EXTRACT PROVIDED —
----------

Again, the whole purpose of formal naming systems or taxonomies, is to make
communication possible.  Without a naming system, every communication is
reduced to the level of a two year old pointing at a cookie jar.

> I also am hoping that any model our software builds would be independent
> of human language. Of course it has human language terminology tied to
> it, but any object (and/or class, as we've discussed previously) could
> have any number of names, and eventually or system could recognize the
> context of
> the user and thus tie the user's current terminology set to the objects
> being viewed at any given time. 

*Any* unified model of model of knowledge defines a new synthetic language, or
"interlingua".  At least one "namespace" is unavoidable - the only question is
whether it is human readable or not.  The Cyc people have designed a symbolic
representation system that is more distinct from English than Chinese is.  The
system could care less what the names of the symbols are, they are simply
given English-like names so that the system developers and users can easily
translate from the way the system thinks to the way they think.

----------

GIVEN INFORMATION —

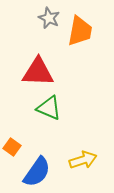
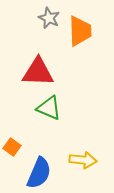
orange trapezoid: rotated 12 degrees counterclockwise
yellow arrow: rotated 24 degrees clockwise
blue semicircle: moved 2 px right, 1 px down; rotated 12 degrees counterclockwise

----------

DO THIS —
Please reproduce, word for word, the stretch of the passage on naming systems above from "Again, the whole" through "any given time.".

SOLUTION FOR THIS TASK —
Again, the whole purpose of formal naming systems or taxonomies, is to make
communication possible.  Without a naming system, every communication is
reduced to the level of a two year old pointing at a cookie jar.

> I also am hoping that any model our software builds would be independent
> of human language. Of course it has human language terminology tied to
> it, but any object (and/or class, as we've discussed previously) could
> have any number of names, and eventually or system could recognize the
> context of
> the user and thus tie the user's current terminology set to the objects
> being viewed at any given time.